Charitable organizations in Canada have a political problem, which has resulted in less contributions and volunteers, says the president of a Christian think tank devoted to the renewal of civil society.
“A declining number of people are giving less—less time, less money, less of themselves—to their neighbours, their communities, and their country,” said Cardus president Michael Van Pelt, June 13, at a reception drawing politicians, lobbyists, and charitable organizations. “And nothing, at the moment anyway, seems to be on the horizon to change that.”
The civic core of the Canadian economy accounts for 8.5 per cent of the Canadian GDP, he noted, “more than the combined GDP of Nova Scotia, Manitoba, and Saskatchewan. It is larger than Canada's retail, automotive, and manufacturing sectors.”
Van Pelt also pointed out there are 750,000 unincorporated and faith-based organizations in Canada; 81,000 non-profit corporations; and over 80,000 registered charities.
“When we think of other pressing problems such as the environment, economic instability, income inequality, law and order, homelessness and so on, charity is often a key, though an unspoken key of the overall picture,” Van Pelt said.
He said a decade-old study showed 18 per cent of adults were responsible for 80 per cent of charitable giving. Of those adults nine per cent contributed 80 per cent of the volunteer hours and only 20 per cent “were responsible for 66 per cent of all civic participation in Canada.”

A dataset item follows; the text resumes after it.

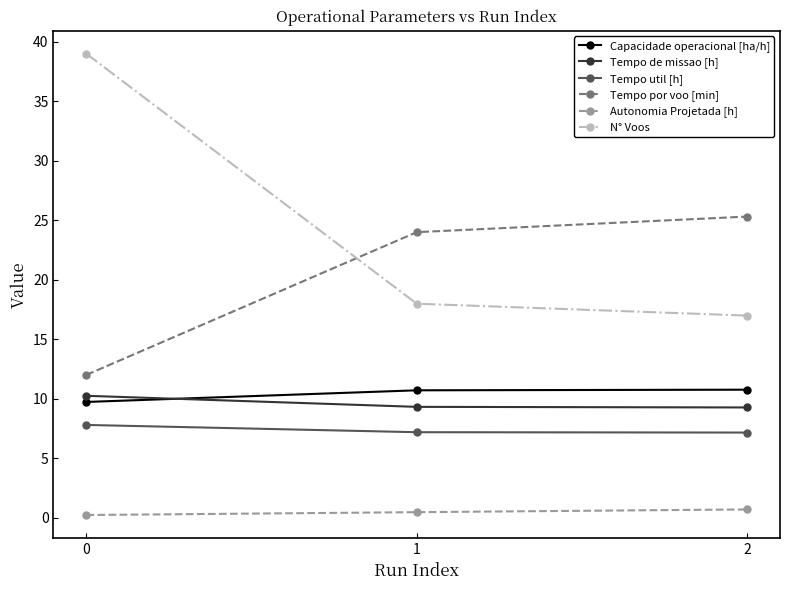

Is the value of N° Voos at 1 greater than the value of Tempo util [h] at 2?

Yes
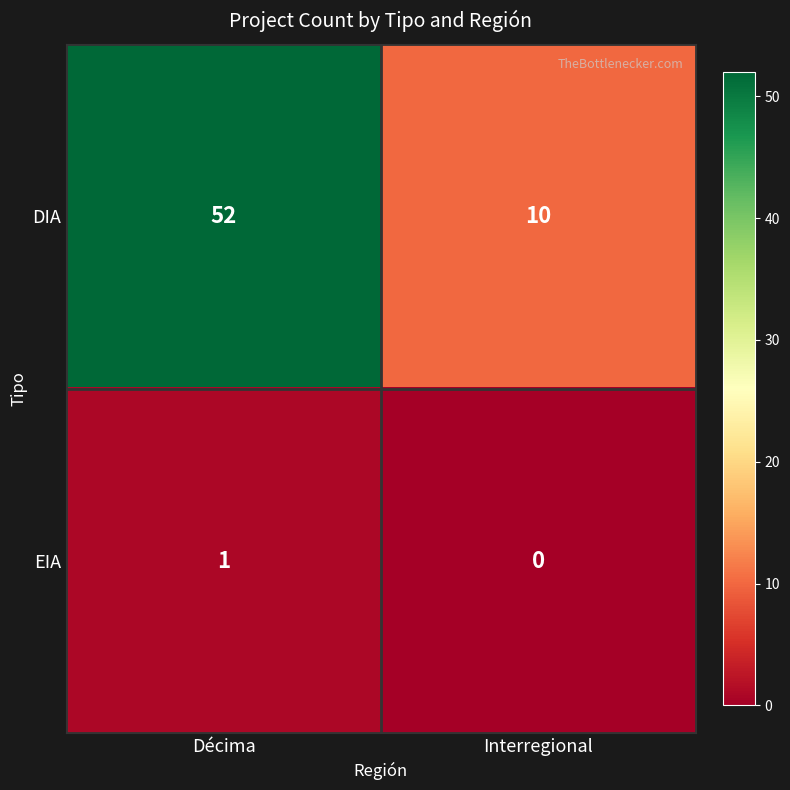

Which series has the largest total across all categories?

DIA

“It gets gloomier,” he said. “Social scientists Linda Graff and Paul Reed alert us to the fact that people begin to move away from volunteering at about age 55, and the drop in participation increases sharply as people reach their mid to late 60s. Do I even need to say the words ‘baby boomers’ to make my point?"

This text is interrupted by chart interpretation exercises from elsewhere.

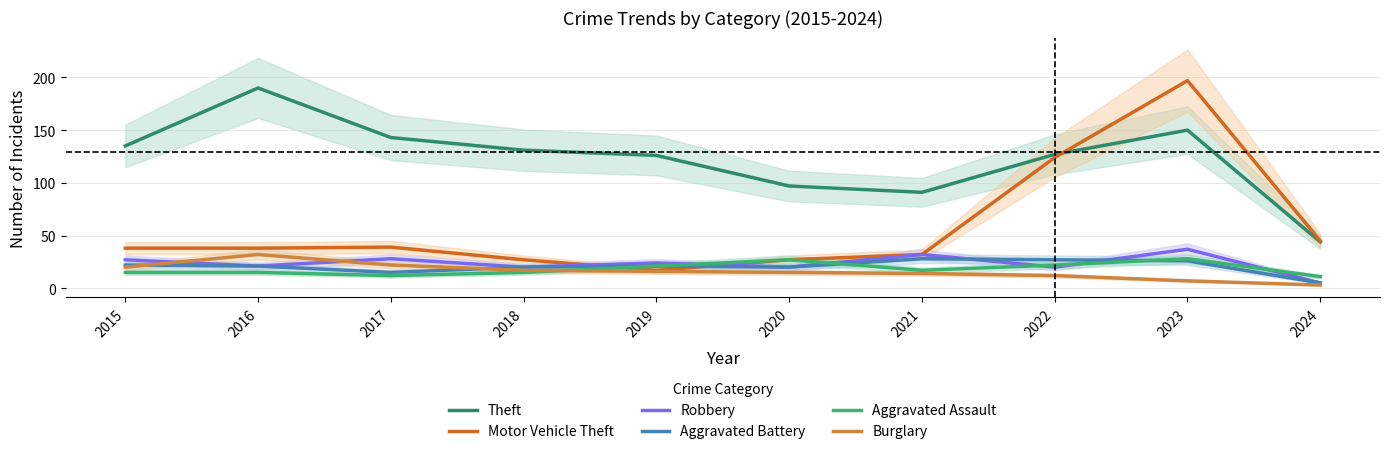

Reading left to right, extract all data points from this chart.

Theft: 135	190	143	131	126	97	91	127	150	44
Motor Vehicle Theft: 38	38	39	27	17	27	32	124	197	45
Robbery: 27	21	28	20	24	20	32	20	37	5
Aggravated Battery: 22	21	15	20	21	20	28	27	26	5
Aggravated Assault: 15	15	12	15	21	27	17	22	28	11
Burglary: 20	32	22	17	16	15	14	12	7	3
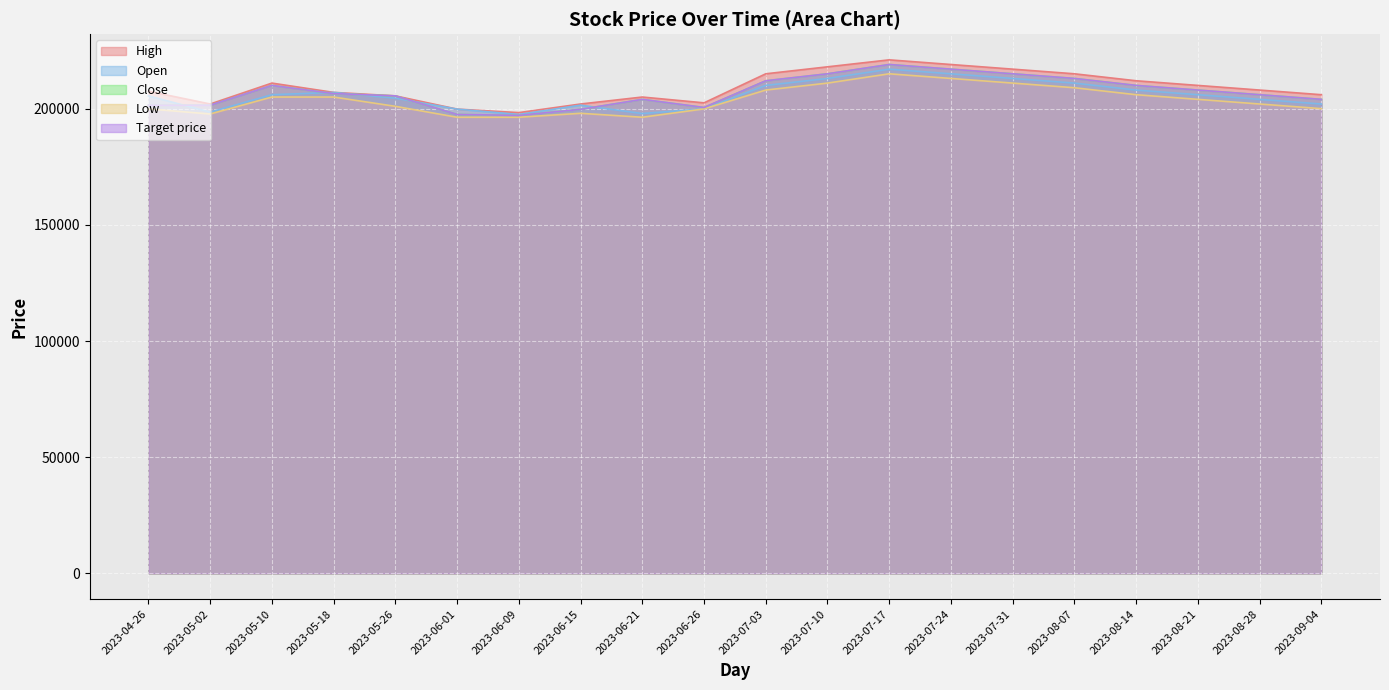

Where is Target price nearest to the value 208050?

2023-08-21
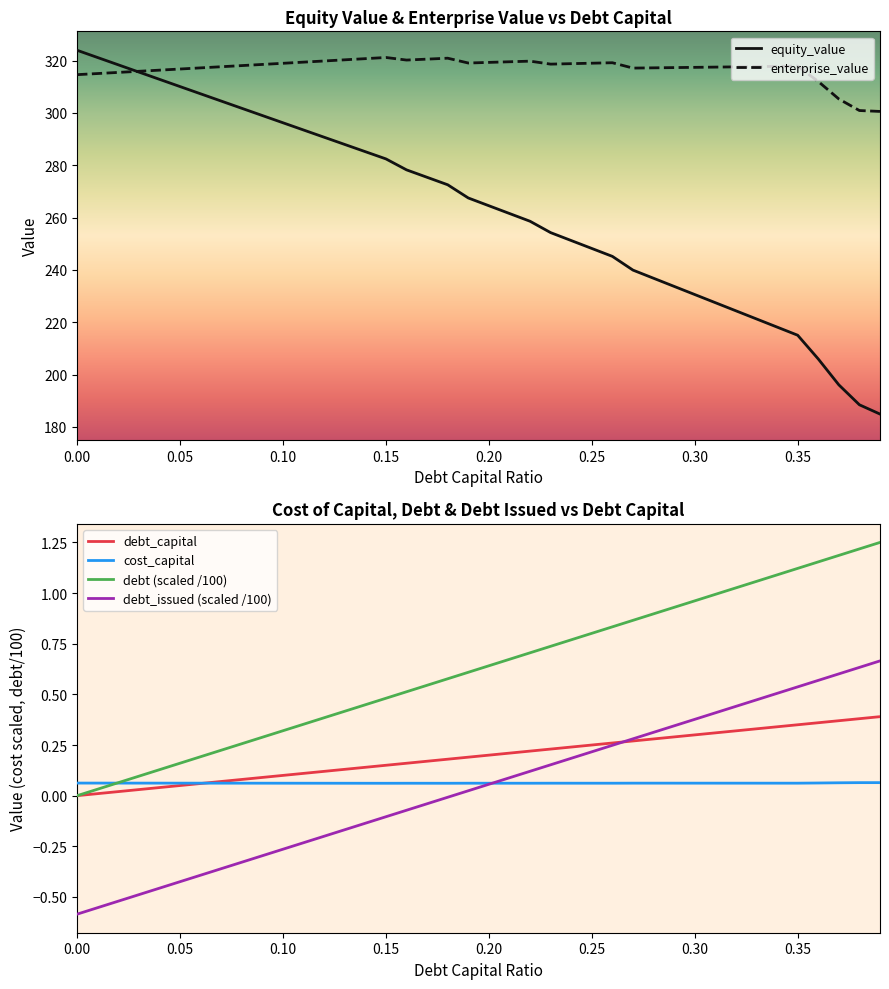

What is the maximum value for enterprise_value?

321.2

He said nothing at the moment seems to be on the horizon to change this.
Van Pelt also noted two dominant strains of thought underlie policy choices on the political scene regarding charities.

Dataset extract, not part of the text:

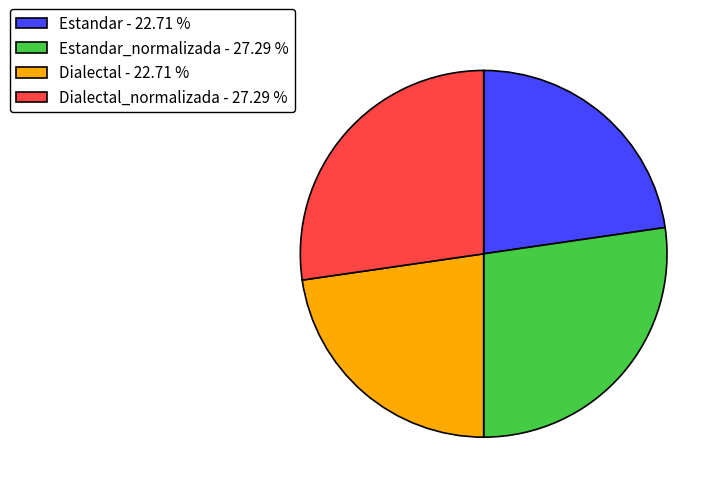

What is the ratio of the value at Estandar_normalizada - 27.29 % to the value at Estandar - 22.71 %?

1.2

“On the right, we are dealing with essentially libertarian impulses that are framed by the preoccupations of the individual that it is hard to see charitable institutions as important to community, responsibility, and a sense of social order,” Van Pelt said.
“We witnessed another example of this in the government's recent budget with the crackdown on charities involved in political activity. Of course, we all support proper accountability in anything involving public finances.”
But he said the crackdown has gone far beyond that and instead has framed charitable agencies as abusers of the system.
“This has created a generalized suspicion around the whole concept of charity—that somehow those engaged in charitable activity are ‘getting away with something’ at public expense and at the risk of corrupting the moral health of the country,” Van Pelt said.
“Underlying this is the assumption that it is somehow ‘more conservative’ to regard charities as unnecessary, even parasitic,” he added.
Van Pelt mused the position may be “a reaction to the ethos that has dominated Canadian policy for 40 years, namely that government must do everything.”
Since the 1960s, “the left's legitimate abhorrence of the cruelties that arose from dividing Canadians in need into the ‘deserving’ and ‘undeserving’ poor morphed into a conviction that only the State could dispense any kind of aid neutrally."
He said charity has became more than a dirty word.
“It became the means by which power and oppression were perpetuated so that any act of giving or benevolence had, as its true intention, the perpetuation of social hierarchy for the giver by inflicting humiliation on the receiver.”
Van Pelt noted the social gospel motivations of the left have withered and charity’s connection with religion has become problematic. Religious talk “can often stop political conversation cold,” he said.
“The result is that it is left out of the discussion entirely, which is bizarre given that charity through faith-based institutions accounts for an overwhelming majority of the donations made in this country.
“There is a significant disconnect between the accepted conversation of the public square and the reality of faith inspired motivations in the majority of our charity across this land. Such is our religious amnesia, that we have forgotten the very word ‘donation’ has its roots in the concept of ‘presentation of a gift’—that is, something we give freely out of love.”
Van Pelt also expressed concerns about a corporatist approach to charity. “To be more provocative: will we allow charity to blend into the wallpaper of corporatism that characterizes our age?”
He also questioned the merging of governments and charitable institutions.
“What happens to charities when government revenues are such a large part of their budgets that charitable revenues are not material to their audited statement? What happens to charities when reliance on government revenues replaces the intentional building of natural communities of support around these charities?”
“It is too easy to dismiss the relationship but also too easy to depend on it,” he said.
Van Pelt noted that when he takes out the garbage he and all his neighbors have sorted it into various recycling bins and a composter. This has been the result of public education campaigns “If we can do it with garbage, we can do it with charity.”